CB1 komt tot expressie op verschillende celtypen in de hypofyse, de schildklier, en mogelijk in de bijnier. CB1 komt ook tot expressie in verscheidene cellen die verband houden met de stofwisseling, zoals vetcellen, spiercellen, levercellen (en ook in de endotheelcellen, Kupffercellen en stellaatcellen van de lever), en in het spijsverteringskanaal. Het komt ook tot expressie in de longen en de nieren.

CB1 is aanwezig op Leydig-cellen en menselijke spermacellen. Bij vrouwen is het aanwezig in de eierstokken, eileiders myometrium, decidua, en placenta. Het is ook betrokken bij de juiste ontwikkeling van het embryo.

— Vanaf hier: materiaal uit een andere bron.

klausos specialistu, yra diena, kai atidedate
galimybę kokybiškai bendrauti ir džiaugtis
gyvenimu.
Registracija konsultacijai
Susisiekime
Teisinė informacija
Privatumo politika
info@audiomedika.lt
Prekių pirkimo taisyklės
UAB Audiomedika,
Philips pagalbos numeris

CB1 komt ook tot expressie in het netvlies. In het netvlies komen ze tot expressie in de fotoreceptoren, binnenste plexiforme, buitenste plexiforme, bipolaire cellen, ganglioncellen, en retinale pigmentepitheelcellen. In het visuele systeem veroorzaken cannabinoïden agonisten een dosisafhankelijke modulatie van calcium-, chloride- en kaliumkanalen. Hierdoor wordt de verticale transmissie tussen fotoreceptor-, bipolaire en ganglioncellen gewijzigd. De verandering van de verticale transmissie leidt op haar beurt tot de manier waarop het gezichtsvermogen wordt waargenomen.